Because I am persuaded that the statutory presumptions in the Act, with respect to what I deem to be discretionary and potentially interested acts of the trustees in setting withdrawal interest rates, deprive Eberhard of procedural due process under the Constitution, I would reverse and remand the case for a further consideration of a reasonable interest rate to be applied for withdrawal liability calculation as to Eberhard. My views in this respect coincide with those expressed by Judge Becker in United Retail & Wholesale Emp. v. Yahn & McDonnell, 787 F.2d 128 (3d Cir. 1986), aff'd by equally divided vote, — U.S.-, 107 S.Ct. 2171, 95 L.Ed.2d 692 (1987), and the views in dissent expressed by Judge Aldrich in Keith Fulton & Sons, Inc. v. New England Teamsters & Trucking Industry Pension Fund, 762 F.2d 1124, 1137 (1st Cir.1985). See also Robbins v. Pepsi-Cola Metro Bottling Co., 636 F.Supp. 641 (N.D.Ill.1986).2
*1265I would hold the presumptions of correctness given the trustees’ assessment of liability should be stricken as inconsistent with procedural due process, and that “consistent with due process, the arbitrators cannot accord any presumption of correctness to the withdrawal liability assessments determined and calculated by the trustees of a pension fund.” Robbins, 636 F.Supp. at 676.
The trustees, in my view, have a potential personal interest “to maximize withdrawal liability of employers,” and cannot be deemed to be an “impartial decisionmaker.” Yahn, 787 F.2d at 138. Being potentially liable themselves to the fund, there is some conflict of interest in the trustee’s assessment of a very low and conservative interest rate against withdrawing employers. See Yahn, 787 F.2d at 139; Massachusetts Mutual Life Ins., Co. v. Russell, 473 U.S. 134, 105 S.Ct. 3085, 87 L.Ed.2d 96 (1985). “The trustees’ factual determinations and discretionary judgments, which must indisputably be reviewed deferentially in both arbitration and the district court, are critical to assessments of withdrawal liability.” Yahn, 787 F.2d at 135 n. 9. I would set aside and sever that part of the statute requiring such a presumption and deferential treatment as unconstitutional, but retain the remainder of the statutory scheme.

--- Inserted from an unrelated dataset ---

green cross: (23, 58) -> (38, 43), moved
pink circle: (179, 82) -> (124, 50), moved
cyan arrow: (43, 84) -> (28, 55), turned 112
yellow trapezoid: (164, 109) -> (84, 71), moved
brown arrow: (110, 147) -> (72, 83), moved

Interestingly, another of the cases cited by appellees as a supplement to their brief, Joseph Aronauer, Inc. and United Furniture Workers Pension Fund A, (AAA Case No. 1362 00584 (O’Loughlin 1985), involved an arbitrator’s decision applying the presumption in controversy. It approved a 7% funding rate instead of the 6% approved in the instant case, and noted that “since the rate under review is in excess of 6%, it appears that the Plan is in line as far as future expectations are concerned.” (Slip op. 62, 63) (emphasis added). The expert, Grubb, who testified for appellant Eberhard, also testified in Aronauer that he had no objection to 7% as a funding rate. The arbitrator inferred that a rate above 6% was the developing norm or consensus” in April of 1985 in Aronauer.3
Accordingly, I would reverse and remand this matter to the arbitrator with the direction that he proceed to determine, without any presumption of correctness given the trustees’ assessment, whether the 6% withdrawal rate utilized was unreasonable and arbitrary under the circumstances and the record.

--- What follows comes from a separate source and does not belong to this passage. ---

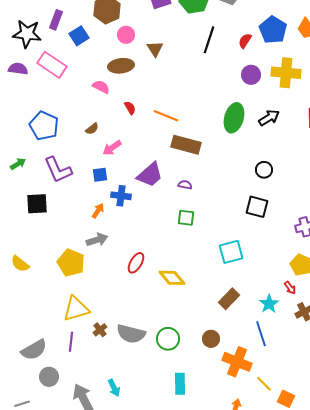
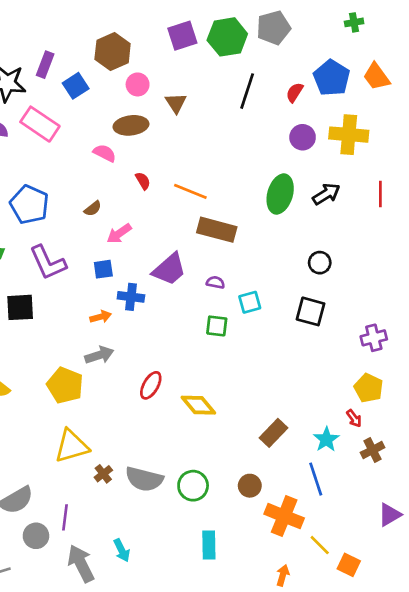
orange arrow: (98, 211) -> (101, 317), turned 42
cyan square: (231, 252) -> (250, 302), moved, size x0.7
purple line: (71, 342) -> (65, 517), moved

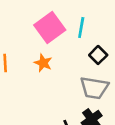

. One of the authorities cited in a supplemental addendum to the brief of appellee in this case, Fraser Shipyards, Inc. and IAM National Pension Fund, 7 EBC 2562, 2583 (1986), describes the MPPAA as "one of the most unpopular enactments of our day; no law in recent memory has been assailed so frequently and so passionately....”

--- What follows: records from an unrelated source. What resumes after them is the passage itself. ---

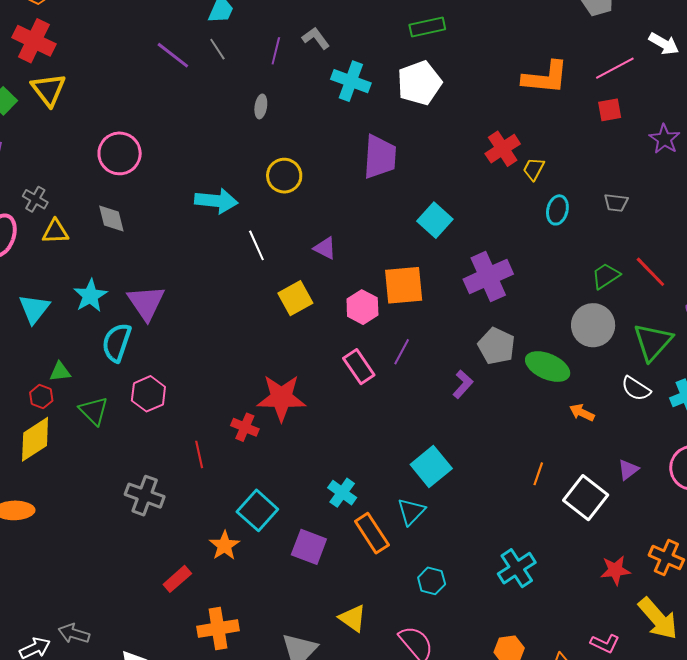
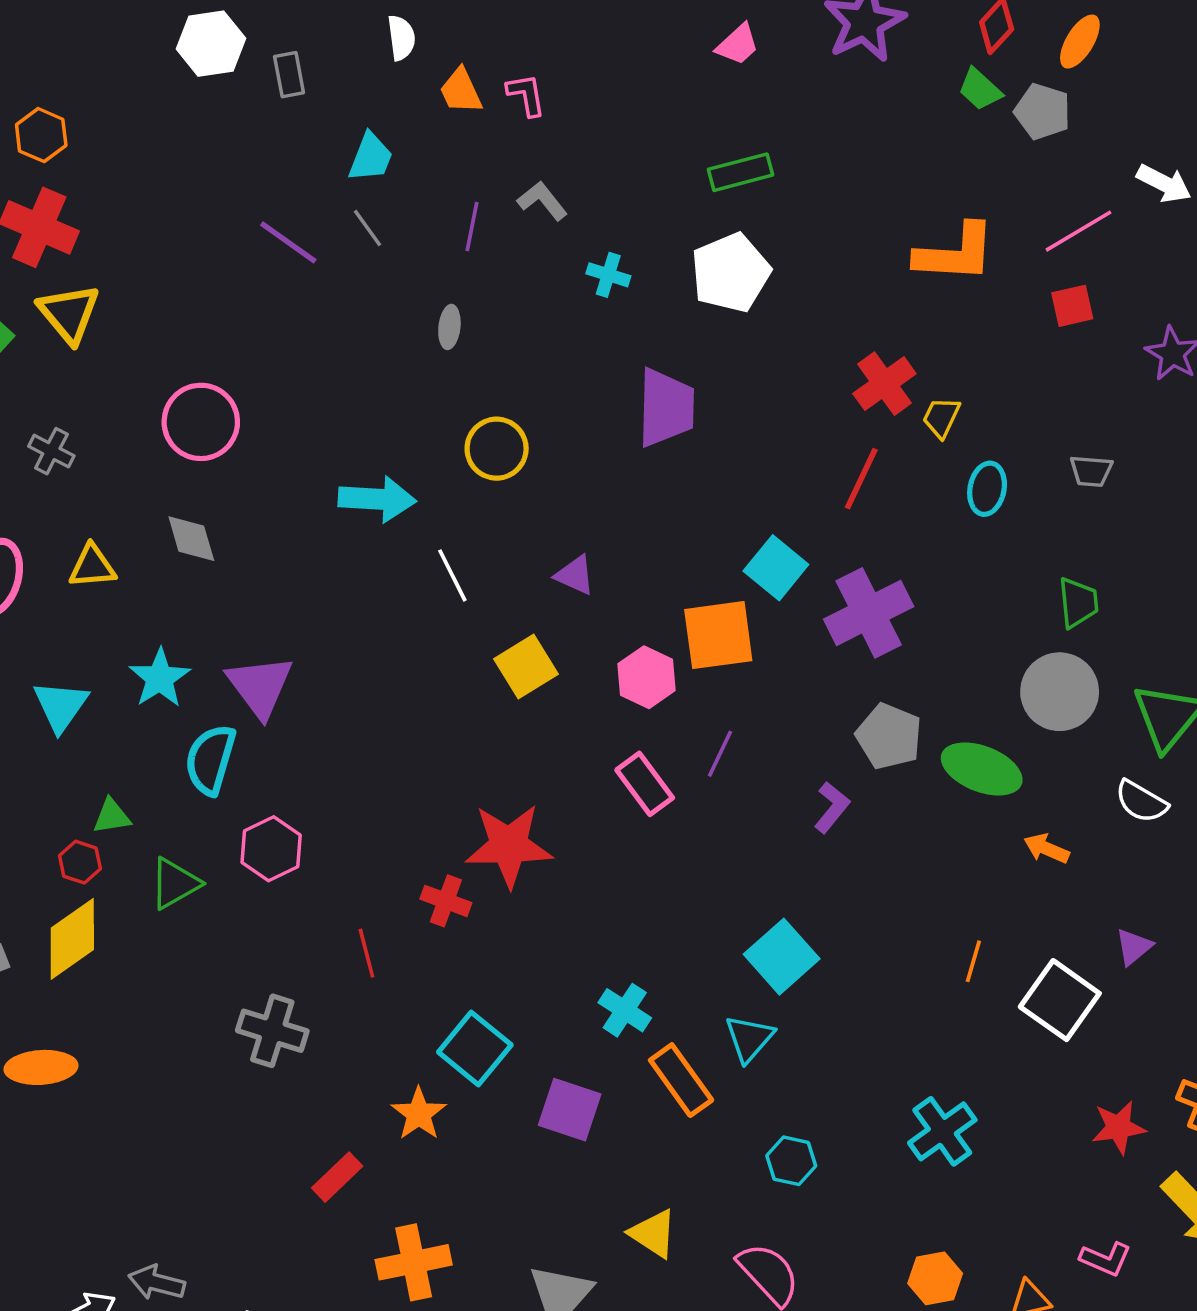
cyan cross: (351, 81) -> (608, 275), size x0.6
gray cross: (35, 199) -> (51, 451), moved
cyan square: (435, 220) -> (776, 568), moved
red line: (650, 272) -> (861, 479), moved, turned 72
green trapezoid: (606, 276) -> (1078, 603), turned 120
green triangle: (94, 411) -> (175, 883), turned 48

. I tend to agree with Judge Nordberg in Robbins, 636 F.Supp. at 676, that the presumptions contained in § 1401(a)(3)(A) and (B) of MPPAA violate the due process rights of Eberhard with respect to statutory presumptions of correctness, including the presumption granted the arbitrator’s determination.

. The rate applied in Keith Fulton was 7.5%.